Parvathi Rudrabhatla

P. Rudrabhatla, Y. L. Zheng, A. Niranjana, S. Kesavapany, W. Albers, H. Pant

Pin1 dependent prolyl isomerization modulates oxidative stress induced phosphorylation of NF-H. An implication in neurodegenerative disorders

Aberrant phosphorylation of neuronal cytoskeletal proteins is a key pathological event in neurodegenerative disorders such as Alzheimer’s disease (AD) and amyotrophic lateral sclerosis (ALS), but the underlying mechanisms are unclear. In normal neurons, the KSP sites in high molecular weight neurofilament protein (NF-H) are phosphorylated within axons. However, in case of AD and ALS, phosphorylated NF-H are found as accumulations in neuronal cell bodies. The precise mechanism for this compartment-specific phosphorylation of neurofilaments is not completely understood. One possibility involves Pin1 modulation of phosphorylation of the proline-directed serine/threonine residues.

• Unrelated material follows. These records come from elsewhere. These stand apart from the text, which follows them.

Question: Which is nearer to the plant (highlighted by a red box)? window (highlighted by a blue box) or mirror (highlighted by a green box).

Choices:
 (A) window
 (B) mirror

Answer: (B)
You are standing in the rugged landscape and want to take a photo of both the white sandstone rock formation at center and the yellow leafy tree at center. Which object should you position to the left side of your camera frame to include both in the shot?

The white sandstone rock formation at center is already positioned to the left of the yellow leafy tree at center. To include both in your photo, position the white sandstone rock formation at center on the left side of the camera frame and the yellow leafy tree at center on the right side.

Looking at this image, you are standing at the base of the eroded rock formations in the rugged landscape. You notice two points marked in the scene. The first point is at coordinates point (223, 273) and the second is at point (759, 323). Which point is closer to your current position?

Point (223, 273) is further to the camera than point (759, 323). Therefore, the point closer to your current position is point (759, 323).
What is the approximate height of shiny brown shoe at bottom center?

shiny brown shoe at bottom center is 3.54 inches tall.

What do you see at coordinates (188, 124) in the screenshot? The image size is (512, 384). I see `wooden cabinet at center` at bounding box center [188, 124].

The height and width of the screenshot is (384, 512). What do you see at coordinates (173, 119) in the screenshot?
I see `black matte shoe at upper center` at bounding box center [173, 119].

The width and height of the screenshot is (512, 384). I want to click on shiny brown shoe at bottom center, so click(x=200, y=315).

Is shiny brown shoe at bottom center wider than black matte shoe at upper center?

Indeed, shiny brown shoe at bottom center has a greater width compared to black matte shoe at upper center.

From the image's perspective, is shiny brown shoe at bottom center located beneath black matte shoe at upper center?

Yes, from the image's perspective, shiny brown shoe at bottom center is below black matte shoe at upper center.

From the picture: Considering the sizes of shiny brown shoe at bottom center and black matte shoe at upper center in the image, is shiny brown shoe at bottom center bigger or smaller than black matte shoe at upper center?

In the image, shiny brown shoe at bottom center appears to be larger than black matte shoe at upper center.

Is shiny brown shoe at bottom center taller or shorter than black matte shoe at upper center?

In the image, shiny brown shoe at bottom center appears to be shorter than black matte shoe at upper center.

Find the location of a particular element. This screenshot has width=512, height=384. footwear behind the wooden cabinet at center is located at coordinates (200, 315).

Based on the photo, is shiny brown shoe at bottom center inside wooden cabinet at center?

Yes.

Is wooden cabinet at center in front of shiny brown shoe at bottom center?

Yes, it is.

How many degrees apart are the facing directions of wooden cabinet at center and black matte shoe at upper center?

Pin1, a peptidyl prolyl isomerase, selectively binds to phosphorylated proline-directed serine/threonine (S/T-P) residues in target proteins and isomerizes cis isomers to more stable trans configurations. Rat NF-H has 52 KSP repeats in the tail domain and almost all of them are phosphorylated in vivo. Here, we show that Pin1 modulates oxidative stress-induced phosphorylation of NF-H. In vitro, the addition of Pin1 substantially increased phosphorylation of NF-H KSP repeats by proline directed kinases, Erk1/2 and Cdk5 in a concentration-dependent manner. In vivo, stimulation of mitogen activated protein kinases (MAPK) by epidermal growth factor (EGF) in HEK293 cells transfected with NF-H substantially increased NF-H phosphorylation. Dominant-negative (DN) Pin1 and Pin1 siRNA inhibited EGF-induced NF-H phosphorylation. Endogenous Pin1 in NF-H transfected HEK293 cells co localizes with p-NF-H. Since oxidative stress plays an important role in the pathogenesis of neurodegenerative diseases, we studied the role of Pin1 in stressed primary cortical neurons and HEK293 cells. Both hydrogen peroxide (H2O2) and heat stresses induce phosphorylation of NF-H in transfected HEK293 cells and primary cortical cultures. Knockdown of Pin1 by transfected Pin1 siRNA but not control siRNA rescues the effect of stress-induced NF-H phosphorylation. The H2O2 and heat shock induced perikaryal phospho-NF-H accumulations and neuronal apoptosis in primary neurons is rescued by inhibition of Pin1 by Pin1 siRNA and DN Pin1. These results implicate Pin1 as a possible modulator of stress-induced NF-H phosphorylation as seen in neurodegenerative disorders like AD and ALS. Thus, Pin1 may be a potential therapeutic target for these diseases.